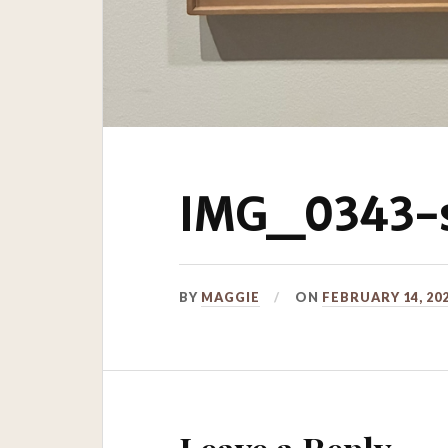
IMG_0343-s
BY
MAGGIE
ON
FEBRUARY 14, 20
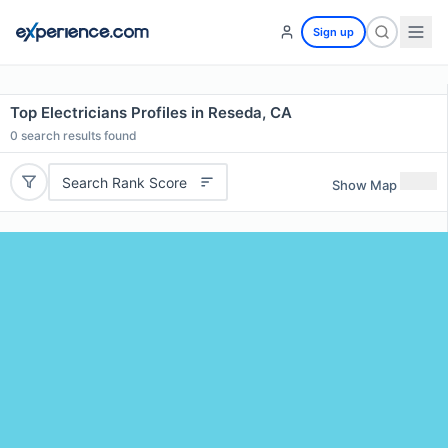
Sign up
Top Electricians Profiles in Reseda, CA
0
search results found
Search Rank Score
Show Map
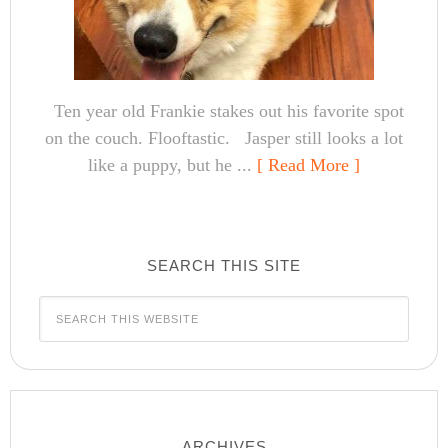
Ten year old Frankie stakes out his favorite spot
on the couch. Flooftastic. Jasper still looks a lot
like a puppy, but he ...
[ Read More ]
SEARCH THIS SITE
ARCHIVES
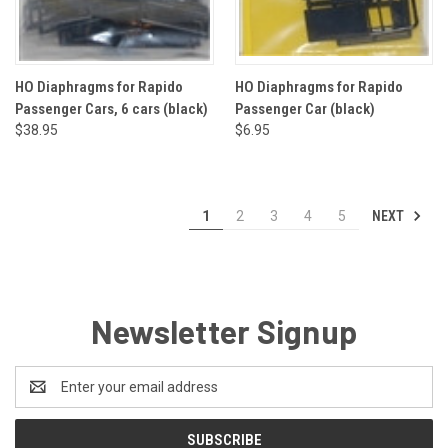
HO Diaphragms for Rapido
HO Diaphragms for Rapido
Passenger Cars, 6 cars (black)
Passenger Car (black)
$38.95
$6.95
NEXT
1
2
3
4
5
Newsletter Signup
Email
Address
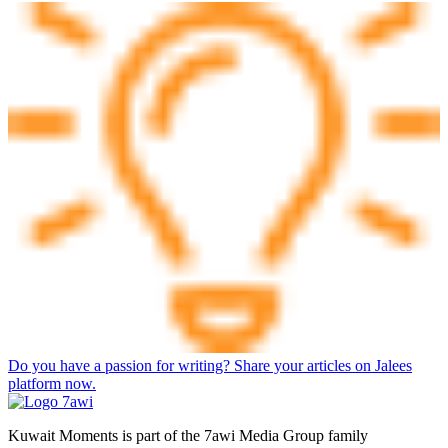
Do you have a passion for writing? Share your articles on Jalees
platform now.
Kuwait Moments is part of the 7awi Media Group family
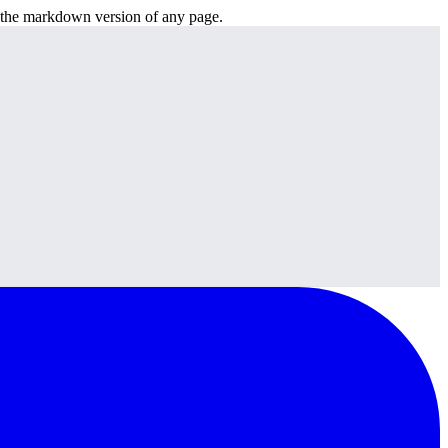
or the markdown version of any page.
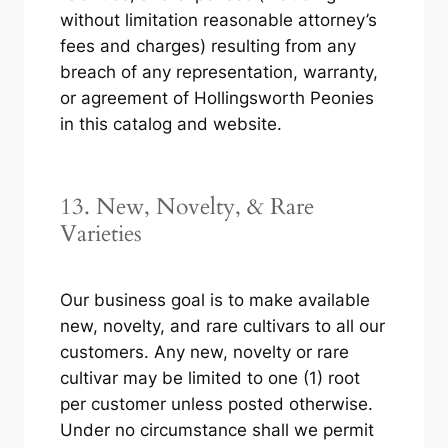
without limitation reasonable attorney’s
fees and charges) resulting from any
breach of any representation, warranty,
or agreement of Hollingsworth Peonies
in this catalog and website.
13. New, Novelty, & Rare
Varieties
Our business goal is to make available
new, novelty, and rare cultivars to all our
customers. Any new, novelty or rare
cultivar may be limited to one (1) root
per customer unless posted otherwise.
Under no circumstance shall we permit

#### [HOW TO COMPLETE THIS TASK]
Search the listing for the word "Passenger". Copy every line in which it occurs.

#### [EXERCISE SOLUTION]
Passenger Cars, 6 cars (black)
Passenger Car (black)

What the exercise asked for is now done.